Three U.S. Stocks to Buy After Chinese Premier's White House Visit

Updated

A baker's dozen U.S. corporate executives are visiting the White House to meet Chinese Premier Hu Jintao Wednesday in an event that's part of President Barack Obama's recent effort to build stronger relationships with the business community. The president clearly hopes closer ties to business will to help his administration boost both job growth and his reelection odds in 2012. That makes sense: Yale economics professor Ray C. Fair has done studies that show that if GDP growth is high enough in the months preceding an election, the president gets a second term.

So that's what's in play this week for Obama, and the nation's economy as a whole. But how can you personally benefit? What might help is to invest in some of the companies whose executives are meeting with Hu. It's not too much of a stretch to imagine that those business leaders will try to use that meeting to gain access to a bigger share of the $400 billion Chinese market.

» Recorded information:

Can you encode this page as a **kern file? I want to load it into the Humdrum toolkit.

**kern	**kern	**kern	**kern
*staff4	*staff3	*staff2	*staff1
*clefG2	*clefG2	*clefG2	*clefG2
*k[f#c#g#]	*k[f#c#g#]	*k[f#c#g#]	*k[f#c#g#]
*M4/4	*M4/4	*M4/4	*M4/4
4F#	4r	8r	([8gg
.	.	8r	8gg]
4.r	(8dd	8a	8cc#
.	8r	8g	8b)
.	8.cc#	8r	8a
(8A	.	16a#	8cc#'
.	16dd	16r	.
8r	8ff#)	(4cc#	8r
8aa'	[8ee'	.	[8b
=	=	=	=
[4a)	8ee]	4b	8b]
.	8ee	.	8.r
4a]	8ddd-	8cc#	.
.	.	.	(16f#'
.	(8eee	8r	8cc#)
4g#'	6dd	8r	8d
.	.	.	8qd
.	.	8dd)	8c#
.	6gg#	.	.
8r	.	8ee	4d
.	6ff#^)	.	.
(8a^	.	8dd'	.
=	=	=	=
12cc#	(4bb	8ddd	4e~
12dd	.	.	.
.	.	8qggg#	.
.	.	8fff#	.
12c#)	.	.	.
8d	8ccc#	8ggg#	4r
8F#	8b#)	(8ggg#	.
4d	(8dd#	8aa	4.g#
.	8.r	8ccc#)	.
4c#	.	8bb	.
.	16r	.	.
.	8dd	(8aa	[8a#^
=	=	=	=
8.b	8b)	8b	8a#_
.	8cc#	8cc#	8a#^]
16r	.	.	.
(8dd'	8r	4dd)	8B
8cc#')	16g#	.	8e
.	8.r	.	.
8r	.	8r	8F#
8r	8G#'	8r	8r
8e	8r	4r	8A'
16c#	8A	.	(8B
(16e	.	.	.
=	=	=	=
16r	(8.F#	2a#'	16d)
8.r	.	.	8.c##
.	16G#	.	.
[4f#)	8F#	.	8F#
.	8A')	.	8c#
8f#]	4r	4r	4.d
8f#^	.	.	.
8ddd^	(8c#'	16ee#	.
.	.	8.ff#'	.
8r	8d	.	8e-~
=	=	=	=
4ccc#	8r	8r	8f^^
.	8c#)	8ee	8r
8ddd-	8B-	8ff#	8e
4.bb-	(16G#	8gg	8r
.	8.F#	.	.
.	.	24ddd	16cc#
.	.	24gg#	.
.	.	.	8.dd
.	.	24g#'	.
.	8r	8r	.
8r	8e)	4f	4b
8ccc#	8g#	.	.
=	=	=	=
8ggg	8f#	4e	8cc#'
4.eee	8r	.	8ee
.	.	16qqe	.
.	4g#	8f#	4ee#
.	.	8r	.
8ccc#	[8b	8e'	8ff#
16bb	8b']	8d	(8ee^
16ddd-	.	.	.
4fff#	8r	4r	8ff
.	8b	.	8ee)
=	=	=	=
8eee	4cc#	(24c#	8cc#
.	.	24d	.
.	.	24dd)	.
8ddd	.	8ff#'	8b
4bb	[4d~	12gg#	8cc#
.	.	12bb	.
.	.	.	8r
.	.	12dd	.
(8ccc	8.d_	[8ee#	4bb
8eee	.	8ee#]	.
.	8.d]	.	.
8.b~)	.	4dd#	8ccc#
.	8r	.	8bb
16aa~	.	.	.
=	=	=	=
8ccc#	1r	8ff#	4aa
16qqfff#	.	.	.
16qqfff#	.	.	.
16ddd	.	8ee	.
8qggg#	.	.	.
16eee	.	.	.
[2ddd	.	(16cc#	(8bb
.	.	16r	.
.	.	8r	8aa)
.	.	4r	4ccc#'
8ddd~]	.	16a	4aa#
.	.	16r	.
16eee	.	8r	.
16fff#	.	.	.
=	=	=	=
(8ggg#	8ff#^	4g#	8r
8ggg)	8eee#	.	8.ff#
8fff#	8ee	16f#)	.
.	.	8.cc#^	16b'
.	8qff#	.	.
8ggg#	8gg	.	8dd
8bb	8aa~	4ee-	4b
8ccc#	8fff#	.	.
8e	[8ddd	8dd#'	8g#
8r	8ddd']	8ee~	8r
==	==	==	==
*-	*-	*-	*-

» What is needed: Name every person mentioned by name in the stock article about the Chinese premier's White House visit.

» Worked solution: Hu Jintao, Barack Obama, Ray C. Fair